The CMB as a Unique Probe
The physics of the epoch of reionization (EOR) is very poorly constrained at present, and the CMB is the most direct way to measure the distribution of ionized gas during reionization, because electrons Thomson scatter primary CMB photons in well-understood ways. The main effects are direct screening of the primary fluctuations, generation of polarization via anisotropies, and Doppler boosting of the scattered primary photons (kSZ).
Primary Science Requirements
The statistics of CMB secondaries from the EOR, in particular via the power spectrum and tri-spectrum, will tell us about the two major features of reionization:
- History: How long did reionization take and when did it start?
- Morphology: How 'patchy' was reionization, on what scales, and how did it correlate with cosmological density fluctuations?
This in turn will tell us about the first stars, black holes and galaxies.
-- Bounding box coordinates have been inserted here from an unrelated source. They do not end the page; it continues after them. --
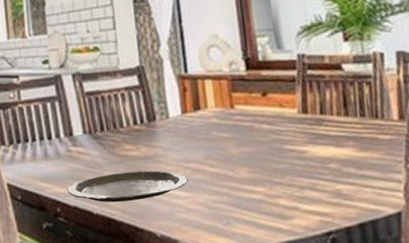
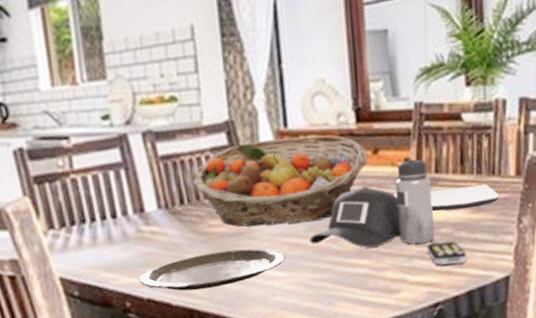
fruit basket: none [111,79,258,152] -> present [193,135,368,227]
water bottle: none [208,99,324,177] -> present [309,156,435,248]
plate: none [282,126,384,148] -> present [394,184,499,211]
remote control: none [316,175,358,198] -> present [427,241,468,266]

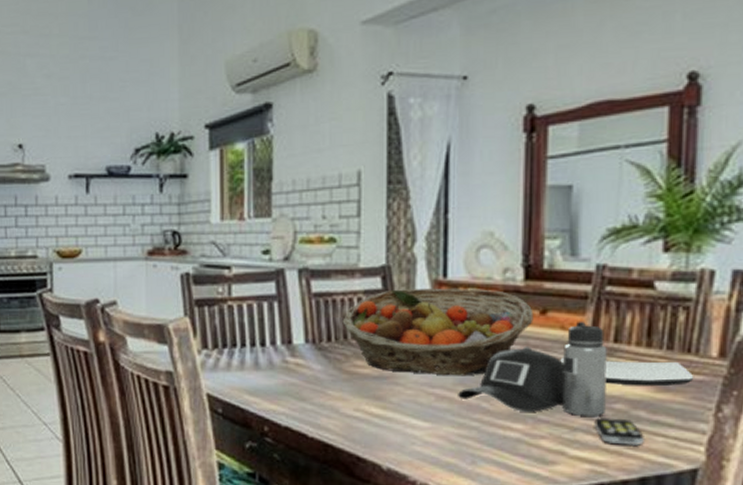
plate: present [138,248,286,291] -> none [279,391,430,426]

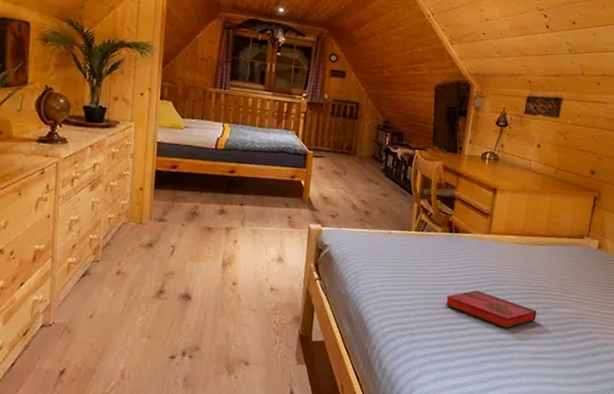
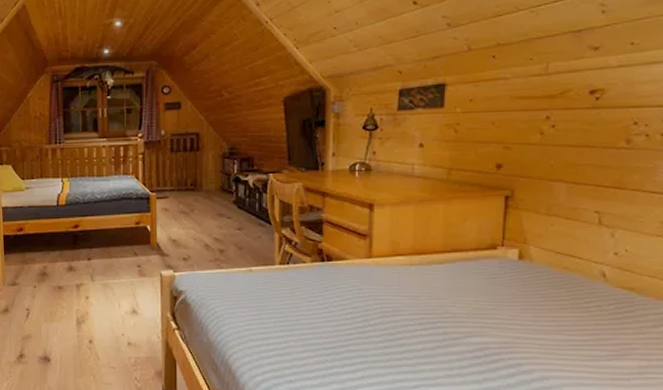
hardback book: present [445,290,537,328] -> none [325,325,444,367]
In particular we wish to be able to separate among the following scenarios:
- Late UV - Sourced by massive galaxies in halos with M>10^9 M_sun; reionization and happens relatively quickly
- Extended UV - Sourced early by less massive galaxies with M>10^8 M_sun, giving way to more massive galaxies at end, and is more extended
- X-ray dominated - There is a substantial component from "mini-quasars", accreting intermediate mass black holes in the early universe that would reduce the kSZ signal relative to the other scenarios at fixed optical depth
Secondary Science Requirements
While harder/more ambitious, one can learn even more by combing with external data and further theoretical exploration.
- Combine measurement with 21cm observations (for example through cross-correlation) to improve redshift resolution and recover line of sight information.
- Measure physical reionization parameters such as the mean free path of ionizing photons, efficiency, escape fraction etc.